Por muito tempo não se pode evitar graves problemas psíquicos e do
desenvolvimento (como de linguagem) por que não era possível precipitar sua aparição
(FLORES, 2012). No entanto, hoje através dos IRDIs trabalha-se com a percepção do risco
avaliando precocemente os bebês na interação com suas mães. Diante disso, é
fundamental que os profissionais dedicados a infância fiquem atentos aos sinais de riscos e
diante disso possam fazer um encaminhamento adequado para um psicologo e/ou
fonoaudiólogo.
Com a utilização dos IRDIS os profissionais podem perceber os eixos fundamentais
para a construção subjetiva do bebê e identificar fatores de risco precocemente, observados
na relação mãe/filho.
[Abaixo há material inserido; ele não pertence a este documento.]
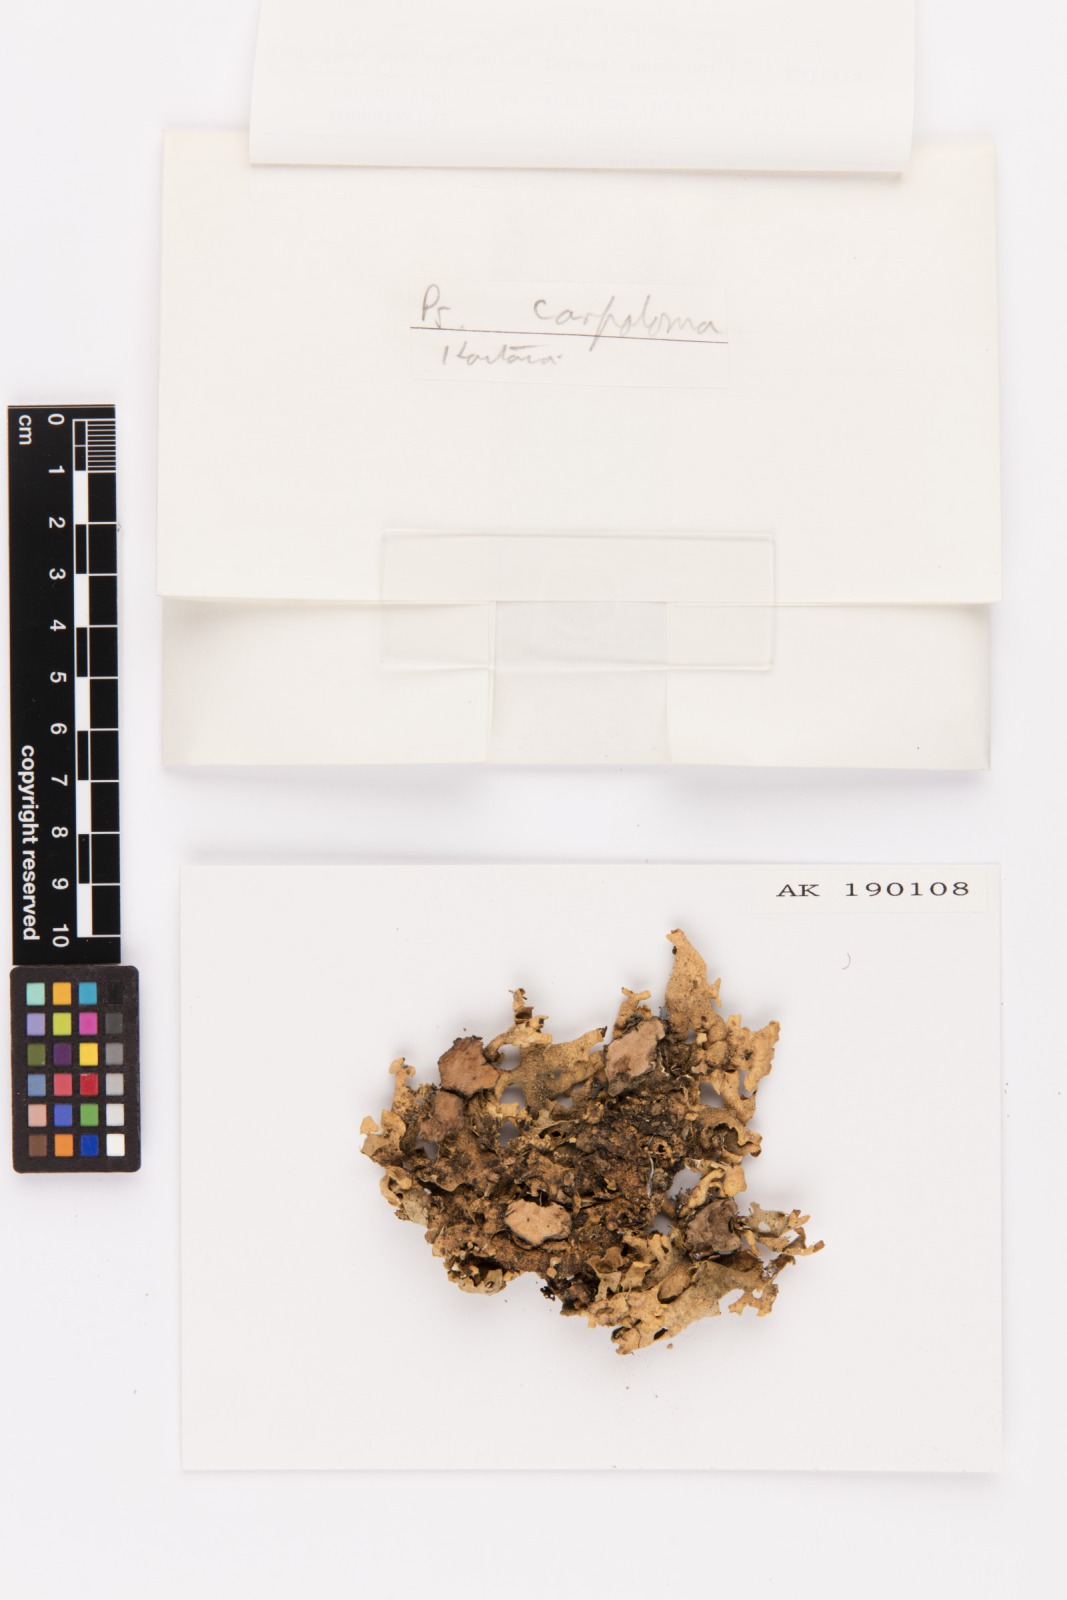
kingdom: Fungi
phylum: Ascomycota
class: Lecanoromycetes
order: Peltigerales
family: Lobariaceae
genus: Pseudocyphellaria
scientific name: Pseudocyphellaria carpoloma
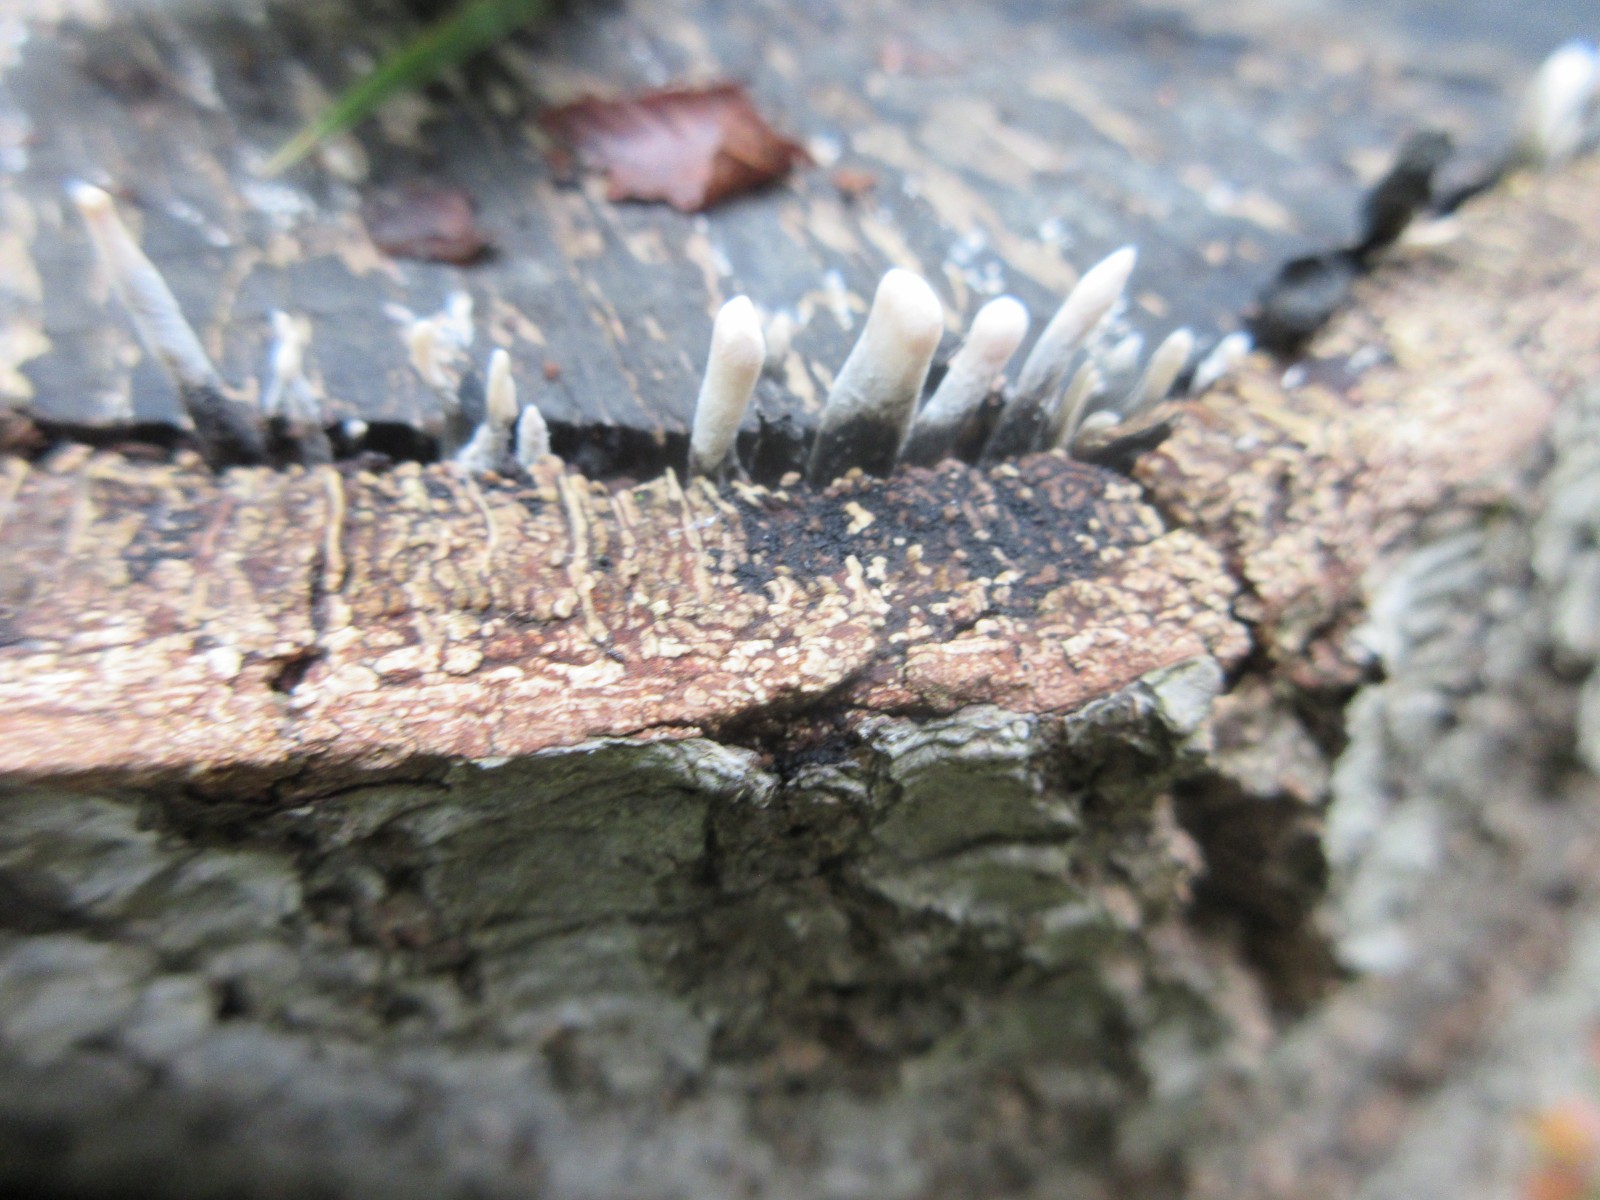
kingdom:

O êxito do desenvolvimento saudável das crianças depende das
estratégias de comunicação desenvolvidas na família e de investimentos parentais. É
necessário, portanto, a atuação do Psicólogo e do Fonoaudiólogo para detecção e
estimulação precoce em uma perspectiva promocional. A construção do vínculo mãe-bebê é
apontada como determinante no desenvolvimento infantil, nesse sentido é extremamente
relevante analisar as implicações do diagnóstico de deficiência auditiva no comportamento
parental e na vida do bebê desde o momento da suspeita de um diagnóstico.